Results and Discussion
Mechanistic Studies of pNO2Phe-Induced Breakdown of Self-Tolerance.
Previously, we showed that substitution of pNO2Phe for Tyr-86 in mTNF-α led to a high titer cross reactive antibody response to wildtype (WT) protein. The mutant protein was shown to induce T cell proliferation in immunized animals, whereas WT protein did not (13). To provide further evidence for a T cell-dependent immune response against pNO2Phe TNF-α we have carried out ELISA analysis of the mTNF-α autoantibodies with either anti-mouse IgM or anti-mouse IgG secondary antibody. The majority of the anti-mTNF-α autoantibodies in sera from Bcl-2 transgenic mice [C57BL/6-TgN(BCL2)22Wehi] immunized with pNO2Phe86 mTNF-α are of the IgG subtype indicating T cell-mediated Ig class switching (Fig. 1A). To determine whether the presence of pNO2Phe is critical throughout the immunization process, we initially injected 4 mice with pNO2Phe86 mTNF-α in complete Freund's adjuvant (CFA) followed by 7 injections of either WT mTNF-α or pNO2Phe86 mTNF-α in incomplete Freund's adjuvant (IFA). The results shown in Fig. S1 clearly demonstrate that, in contrast to pNO2Phe86 mTNF-α, WT mTNF-α cannot sustain significant titers of cross-reactive anti-mTNF-α antibodies. This result supports the notion that pNO2Phe-induced breakdown of self-tolerance requires a T cell response mediated by the nitrophenyl group, and is consistent with previous studies that showed that a Tyr86Phe mTNF-α mutant is not able to elicit a strong immune response.
Fig. 1.
pNO2Phe86 mTNF-α immunization promotes class-switching to an IgG response, which displays significant cross-reactivity with WT mTNF-α and lasts for at least 40 weeks in mice. (A) Determination of serum titers for Bcl-2 transgenic mice immunized with pNO2Phe86 mTNF-α or WT mTNF-α over a period of 17 days in the presence of complete Freund's adjuvant (CFA) for the initial injection and incomplete Freund's adjuvant (IFA) for the remainder.
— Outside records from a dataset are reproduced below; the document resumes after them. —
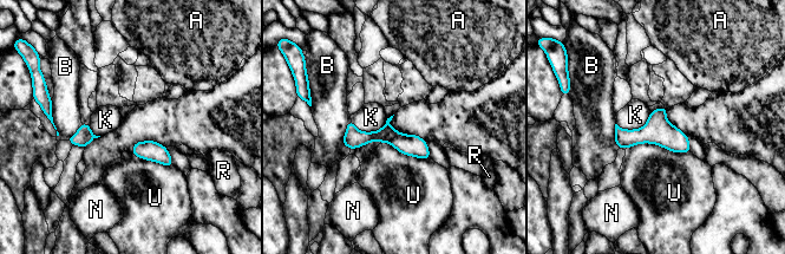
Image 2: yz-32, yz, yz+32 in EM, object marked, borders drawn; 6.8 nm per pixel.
accept()
A, B, K, N, R and U are other cells; runs along (346, 141), (392, 136), (426, 155) in image 2; continuous, no second neuron

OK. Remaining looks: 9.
sudden change in width
inspect(em, planes, borders, (4.20, 4.40, 7.45))

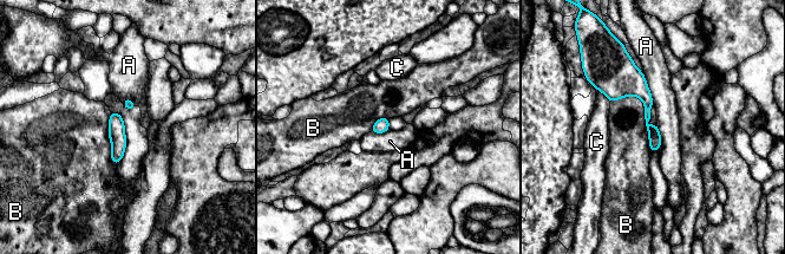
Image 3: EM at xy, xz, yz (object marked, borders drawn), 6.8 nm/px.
B touches over 340 nm
accept()
A, B and C are other cells; runs along (616, 65), (647, 99), (654, 148) in image 3; all the same neuron

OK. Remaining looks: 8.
free end
inspect(em, planes, plain, (8.35, 2.45, 4.35))

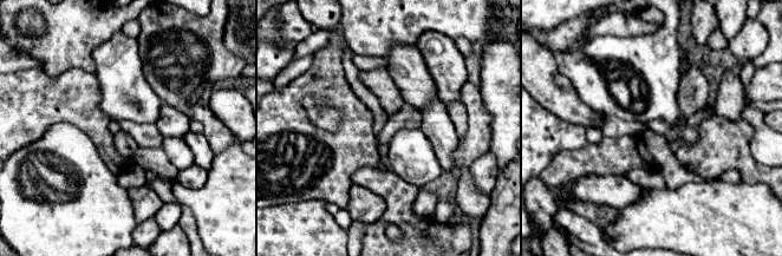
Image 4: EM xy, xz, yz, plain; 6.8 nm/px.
inspect(em, planes, borders, same)

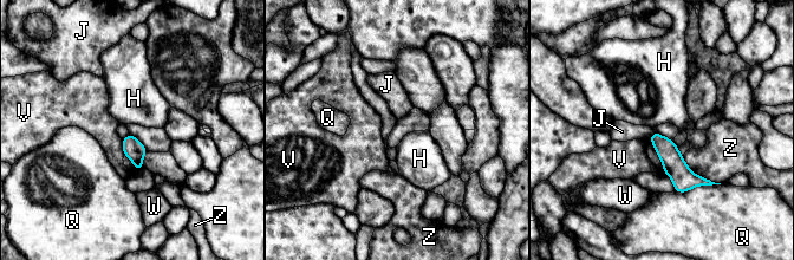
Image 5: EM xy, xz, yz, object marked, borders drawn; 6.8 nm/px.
accept()
H, J, Q, V, W and Z are other cells; border along (653, 132), (649, 140) in image 5; none of them fits

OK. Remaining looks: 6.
tapers out
inspect(3d, 4 µm, (5.25, 5.80, 6.65))

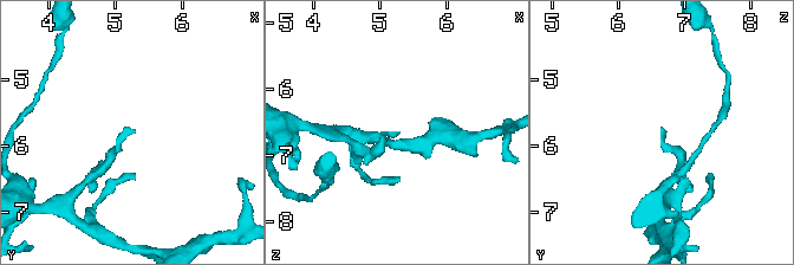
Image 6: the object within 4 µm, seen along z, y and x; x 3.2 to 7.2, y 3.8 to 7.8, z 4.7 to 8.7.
inspect(em, xy, step 4, plain, (5.25, 5.70, 6.70))

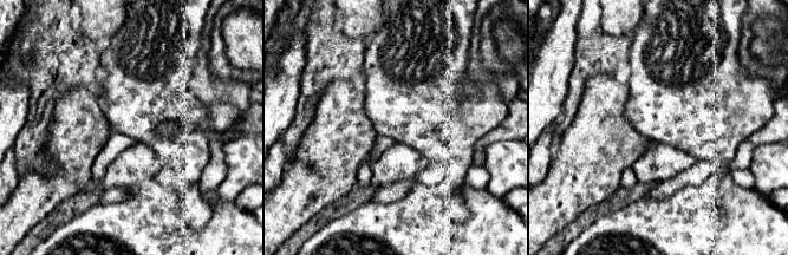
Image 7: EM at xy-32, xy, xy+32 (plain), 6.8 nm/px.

ELISAs were measured against WT mTNF-α using either anti-mouse IgM (light blue and dark blue bars) or anti-mouse IgG (orange and red bars) as a secondary antibody. Before measurement, serum samples were diluted 1:100 (light blue and orange bars) or 1:1,000 (dark blue and red bars) with 1% BSA in PBS buffer. (B) ELISA titration to quantify the affinity of polyclonal anti-WT mTNF-α IgG and polyclonal anti-pNO2Phe86 mTNF-α IgG for either pNO2Phe86 mTNF-α or WT mTNF-α. (C) Serum titer durability study of 3 Bcl-2 transgenic mice immunized with pNO2Phe86 mTNF-α. After a sequence of 8 immunizations, bleeds were taken for ELISA analysis against pNO2Phe86mTNF-α at defined time points (Δt corresponds to the time period between the last immunization and the bleed). Before each measurement, serum samples were diluted 1:100 with 1% BSA in PBS buffer.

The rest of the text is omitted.